Provincial health officer Dr. Bonnie Henry said the United Kingdom’s B.1.1.7 variant has surfaced in the Interior Health region, involving a traveller from the U.K.
It was one of seven new cases of the U.K. variant identified over the weekend in B.C., bringing the total to 14.
“Contact tracing is complete,” Interior Health said in a statement.
“There are no indications of broader community spread and the case is believed to have been exposed to the variant while travelling.”
There are four additional cases of the B1.351 South African variant in B.C. Those positive cases are in Fraser Health and Vancouver Coastal Health.
Dr. Henry said B.C. officials have three different ways that they are looking for variant cases in the province.
“One is random sampling of surveillance of cases in areas where we are seeing increased cases and growth and outbreaks,” Dr. Henry said, giving St. Paul’s Hospital as an example.
All arriving travellers from international destinations who have tested positive for COVID-19 are also being tested for variants, and specific groups are being targeted.
“We are doing whole-genome sequencing of all cases in young people, in school-aged children,” Dr. Henry said.
B.C. has conducted more than 11,000 whole-genome sequences in B.C., Dr. Henry said, “which is quite a high percentage compared to our cases overall.”
The U.K. variant can be detected by looking for specific mutations of the virus. That result still needs to be confirmed by sequencing the whole genome.
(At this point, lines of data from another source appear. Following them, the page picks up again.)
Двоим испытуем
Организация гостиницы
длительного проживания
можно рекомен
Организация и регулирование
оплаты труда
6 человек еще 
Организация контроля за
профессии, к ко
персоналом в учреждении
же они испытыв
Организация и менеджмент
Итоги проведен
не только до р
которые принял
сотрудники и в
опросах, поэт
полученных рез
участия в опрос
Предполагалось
“We don’t know a lot about these variants, but we have concern that they may spread more easily then we are seeing with other strains of this virus,” Dr. Henry said.
Based on the evidence so far, researchers believe the B.1.1.7 lineage that was first discovered in the United Kingdom is up to 70 per cent more contagious than other variants.
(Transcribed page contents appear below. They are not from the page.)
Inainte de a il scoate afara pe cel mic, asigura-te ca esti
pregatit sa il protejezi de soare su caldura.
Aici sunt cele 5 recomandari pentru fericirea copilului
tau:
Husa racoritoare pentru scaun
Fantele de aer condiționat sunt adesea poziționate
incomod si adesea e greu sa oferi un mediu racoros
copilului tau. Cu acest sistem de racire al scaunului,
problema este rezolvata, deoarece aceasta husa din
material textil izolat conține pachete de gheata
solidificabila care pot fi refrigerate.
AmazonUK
It is not yet clear, however, if it causes more severe illness or is more lethal.
It is natural for all viruses to mutate, as their genetic material undergoes small changes during outbreaks, experts say.
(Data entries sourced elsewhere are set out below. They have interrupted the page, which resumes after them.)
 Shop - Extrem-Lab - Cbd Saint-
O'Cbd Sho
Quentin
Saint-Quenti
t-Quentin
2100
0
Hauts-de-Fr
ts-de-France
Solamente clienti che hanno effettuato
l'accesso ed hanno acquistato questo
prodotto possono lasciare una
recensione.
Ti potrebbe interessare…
In fact, more than 10,000 mutations of the novel coronavirus, known as SARS-CoV-2, have been reported, Levon Abrahamyan, a virologist at the University of Montreal, told Global News.
But what makes the U.K. variant more transmissible?
Biologically, certain mutants give the spike protein of the virus — which is responsible for cell entry — a higher affinity for the receptor molecule on a healthy cell membrane, meaning the virus latches on to the human cells more effectively.
“If the attachment of a virus to the receptor is more efficient then this mutant can more readily infect more cells and that can be an explanation of why these mutants are more efficient in infecting and spreading transmission,” Abrahamyan explained.
Dr. Henry said B.C. labs are ramping up surveillance and testing of new variants surfacing in B.C.